Ein sehr ungewöhnlicher Monteverdi klingt da aus dem Orchestergraben des Opernhauses und nicht nur dort. Weil die Abstände dort nicht einzuhalten sind, die man augenblicklich fordert, spielen ein Teil der Geiger aus dem 1. Rang und ein Teil der Bläser aus den Proszeniumslogen. Gerade wenn man von Ferne und Weite singt, kommt das Geigerquartett im Rang zum Einsatz und schafft so neue musikalische Akzente. Die Instrumentierung mit einem Xylofon und die jazzigen Einlagen bei Orpheus Gang aus der Unterwelt wurden damals sicher nicht so notiert.
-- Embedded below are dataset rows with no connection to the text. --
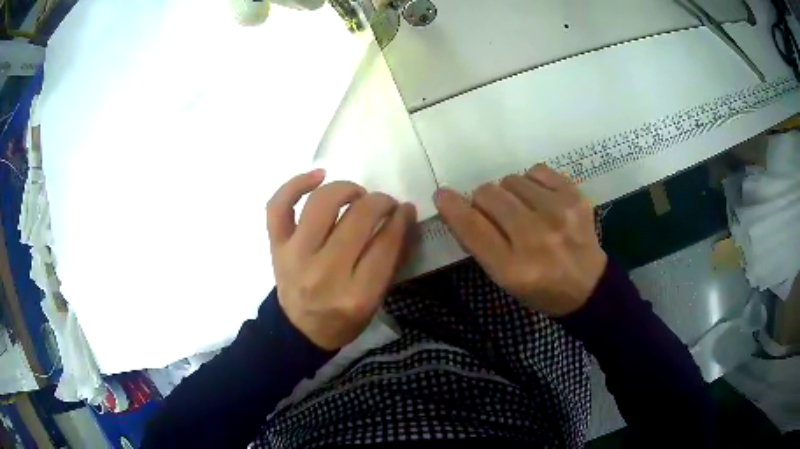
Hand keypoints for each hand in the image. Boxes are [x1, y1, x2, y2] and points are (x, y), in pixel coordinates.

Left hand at [267, 170, 417, 349]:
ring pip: (321, 204)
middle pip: (358, 219)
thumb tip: (404, 216)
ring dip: (346, 189)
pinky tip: (318, 176)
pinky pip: (279, 205)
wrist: (299, 330)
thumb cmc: (343, 319)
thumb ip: (391, 260)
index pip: (385, 244)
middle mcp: (324, 274)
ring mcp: (294, 257)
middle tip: (385, 204)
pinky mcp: (276, 247)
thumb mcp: (375, 300)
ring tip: (356, 194)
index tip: (405, 209)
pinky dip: (296, 184)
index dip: (400, 219)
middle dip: (380, 202)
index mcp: (356, 296)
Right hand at [434, 164, 606, 316]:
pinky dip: (532, 182)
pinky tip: (540, 199)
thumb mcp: (503, 279)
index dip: (451, 207)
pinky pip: (537, 170)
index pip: (471, 227)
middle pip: (489, 195)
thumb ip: (479, 244)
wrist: (588, 286)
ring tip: (524, 209)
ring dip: (510, 192)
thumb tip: (458, 207)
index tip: (443, 195)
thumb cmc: (540, 289)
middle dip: (483, 201)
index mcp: (513, 268)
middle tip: (496, 213)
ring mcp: (559, 214)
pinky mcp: (575, 198)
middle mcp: (535, 239)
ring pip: (511, 180)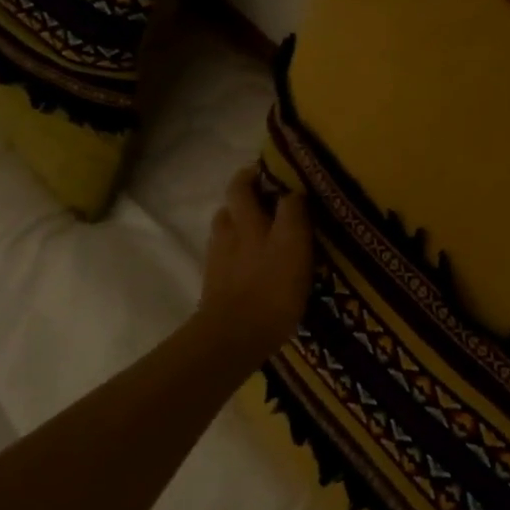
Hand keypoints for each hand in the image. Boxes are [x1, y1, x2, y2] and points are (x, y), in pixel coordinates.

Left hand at [195, 166, 312, 363]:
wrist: (234, 336)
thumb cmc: (272, 289)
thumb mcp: (294, 245)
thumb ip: (293, 215)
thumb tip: (293, 192)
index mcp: (248, 220)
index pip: (249, 185)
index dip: (263, 176)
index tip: (279, 173)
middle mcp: (230, 232)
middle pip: (232, 203)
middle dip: (244, 191)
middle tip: (266, 192)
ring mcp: (218, 259)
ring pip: (225, 227)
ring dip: (237, 220)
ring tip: (257, 226)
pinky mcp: (215, 285)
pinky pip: (224, 256)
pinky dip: (235, 250)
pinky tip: (248, 261)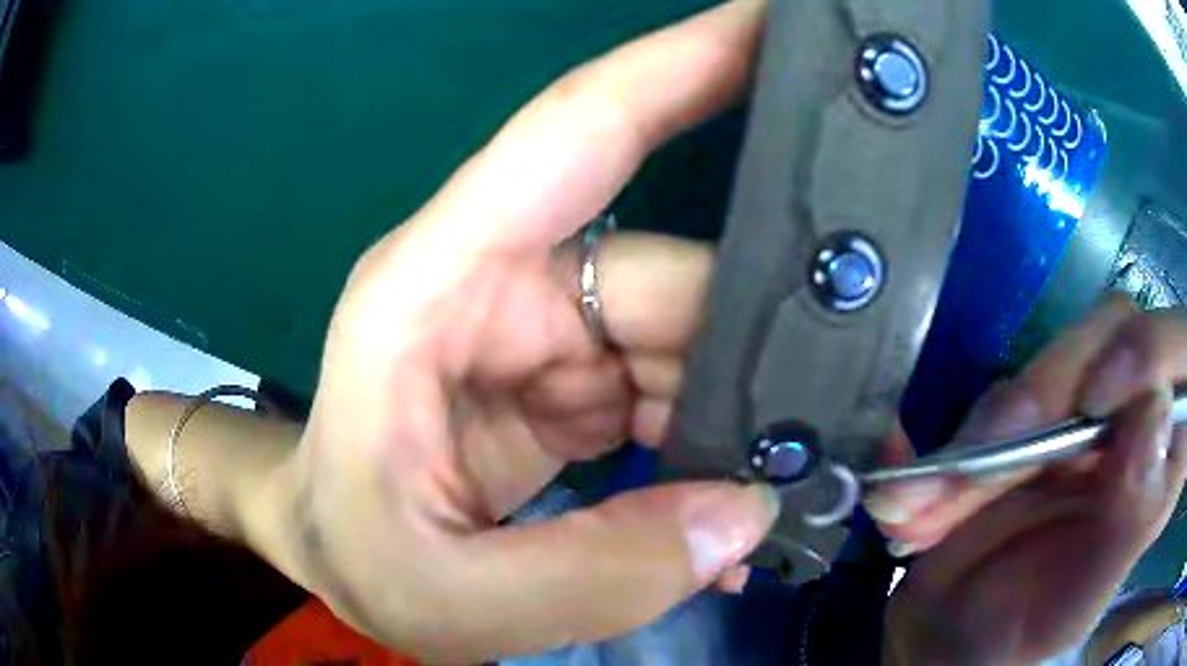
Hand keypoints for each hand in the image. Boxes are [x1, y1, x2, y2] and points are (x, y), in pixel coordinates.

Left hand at [258, 2, 777, 661]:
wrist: (329, 554)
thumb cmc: (354, 556)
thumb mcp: (452, 598)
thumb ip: (596, 575)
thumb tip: (744, 515)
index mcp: (436, 290)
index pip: (578, 131)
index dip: (683, 64)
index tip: (774, 27)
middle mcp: (497, 287)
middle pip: (673, 278)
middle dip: (766, 343)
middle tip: (853, 409)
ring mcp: (538, 334)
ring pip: (686, 341)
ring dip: (747, 414)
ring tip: (804, 480)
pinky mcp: (564, 384)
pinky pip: (669, 394)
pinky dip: (712, 448)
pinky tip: (735, 512)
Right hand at [868, 298, 1186, 664]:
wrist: (961, 644)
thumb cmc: (1034, 633)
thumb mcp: (1089, 594)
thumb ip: (1137, 512)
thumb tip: (1155, 411)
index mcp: (1164, 453)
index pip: (1178, 354)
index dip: (1147, 353)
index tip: (1095, 399)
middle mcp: (1132, 415)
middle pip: (1108, 337)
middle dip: (1045, 390)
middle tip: (989, 447)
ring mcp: (1079, 411)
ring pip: (1045, 367)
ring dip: (982, 432)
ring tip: (921, 506)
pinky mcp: (1030, 418)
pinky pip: (994, 400)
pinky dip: (949, 446)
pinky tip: (913, 495)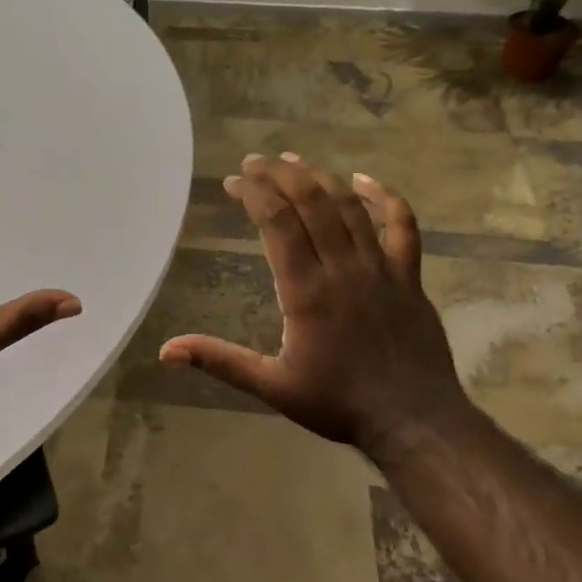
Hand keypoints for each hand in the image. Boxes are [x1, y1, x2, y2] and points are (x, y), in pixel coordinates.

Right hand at [159, 153, 472, 459]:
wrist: (415, 420)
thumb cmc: (338, 404)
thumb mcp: (272, 386)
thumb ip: (220, 361)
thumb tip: (166, 351)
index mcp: (306, 291)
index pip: (277, 223)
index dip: (254, 194)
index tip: (233, 182)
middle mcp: (343, 268)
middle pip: (311, 203)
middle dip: (280, 175)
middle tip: (254, 162)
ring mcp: (381, 268)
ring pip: (349, 207)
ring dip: (319, 178)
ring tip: (293, 160)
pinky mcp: (409, 277)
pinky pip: (402, 226)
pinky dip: (385, 197)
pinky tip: (364, 180)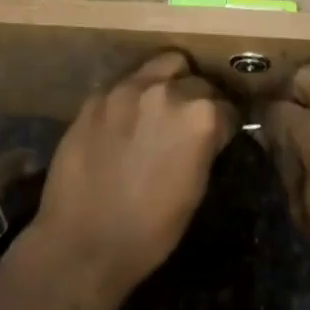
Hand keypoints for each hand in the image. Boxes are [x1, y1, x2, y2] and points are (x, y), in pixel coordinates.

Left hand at [28, 53, 237, 309]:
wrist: (81, 244)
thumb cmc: (149, 232)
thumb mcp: (195, 191)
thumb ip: (205, 147)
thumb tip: (209, 134)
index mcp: (200, 118)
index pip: (227, 107)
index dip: (225, 124)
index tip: (220, 134)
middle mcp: (167, 92)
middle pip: (197, 80)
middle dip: (199, 98)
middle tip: (190, 121)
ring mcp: (127, 89)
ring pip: (163, 65)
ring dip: (169, 81)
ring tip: (162, 105)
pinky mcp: (97, 96)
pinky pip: (126, 82)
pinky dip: (134, 94)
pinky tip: (127, 118)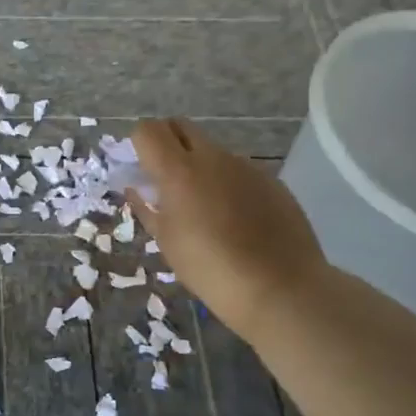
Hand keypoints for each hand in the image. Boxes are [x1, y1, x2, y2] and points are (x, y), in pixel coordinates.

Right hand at [127, 118, 331, 338]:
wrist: (279, 288)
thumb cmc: (210, 268)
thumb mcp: (167, 242)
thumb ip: (147, 208)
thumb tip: (136, 189)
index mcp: (178, 171)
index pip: (148, 130)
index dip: (140, 144)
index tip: (142, 169)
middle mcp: (212, 158)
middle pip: (181, 127)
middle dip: (167, 143)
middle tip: (166, 179)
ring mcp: (246, 166)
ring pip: (212, 151)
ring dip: (200, 167)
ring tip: (207, 209)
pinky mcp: (271, 180)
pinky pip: (239, 171)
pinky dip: (228, 184)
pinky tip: (238, 220)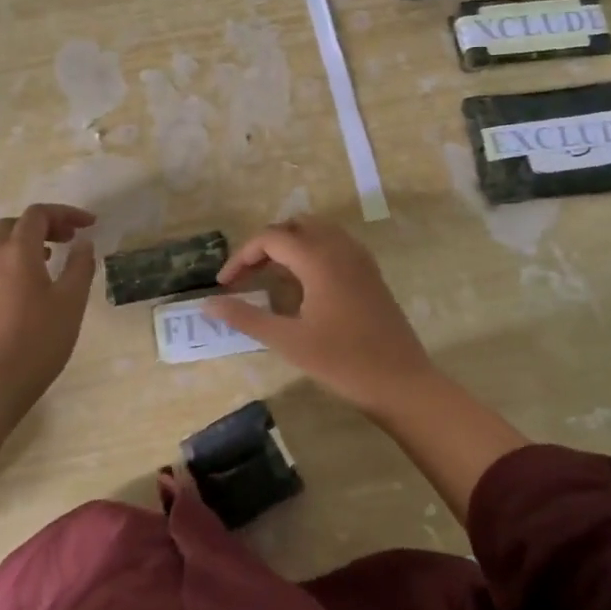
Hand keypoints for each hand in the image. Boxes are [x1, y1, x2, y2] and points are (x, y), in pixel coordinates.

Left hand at [0, 203, 97, 406]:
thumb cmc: (40, 337)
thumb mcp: (72, 300)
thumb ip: (80, 265)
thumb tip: (83, 243)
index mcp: (18, 250)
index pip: (38, 214)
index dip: (65, 213)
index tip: (90, 225)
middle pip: (17, 223)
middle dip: (46, 223)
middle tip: (70, 237)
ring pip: (2, 240)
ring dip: (27, 238)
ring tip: (52, 254)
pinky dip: (15, 254)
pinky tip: (33, 277)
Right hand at [205, 216, 436, 414]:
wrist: (402, 383)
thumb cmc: (343, 362)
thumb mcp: (288, 341)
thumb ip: (246, 317)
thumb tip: (208, 304)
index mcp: (319, 259)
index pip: (270, 238)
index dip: (242, 257)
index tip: (224, 284)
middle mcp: (340, 248)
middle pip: (294, 226)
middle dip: (265, 245)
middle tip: (246, 277)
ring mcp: (359, 259)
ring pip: (316, 232)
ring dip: (289, 246)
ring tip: (269, 277)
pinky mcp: (370, 273)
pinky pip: (334, 245)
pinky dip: (311, 252)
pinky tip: (303, 285)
Puristen von Frühbarock mögen da jetzt laut protestieren, aber dadurch werden interessante Akzente gesetzt. Barock ist jetzt nicht so mein Fall, ich fand das Ergebnis dennoch stimmig. Derzeit kann man nicht besonders wählerisch sein, man muss eben froh sein, dass überhaupt gespielt wird. Ein Blick in den Orfeo lohnt allemal, da waren sich die Kritiker einig. Wir hatten an diesem Abend Frank Löhr am Dirigentenpult, der an dieser Fassung als Komponist mitgewirkt hat. Die Oper wurde inszeniert von Jens-Daniel Herzog, wo es außer einem Tisch und einer großen Videoleinwand wenig zu sehen gab.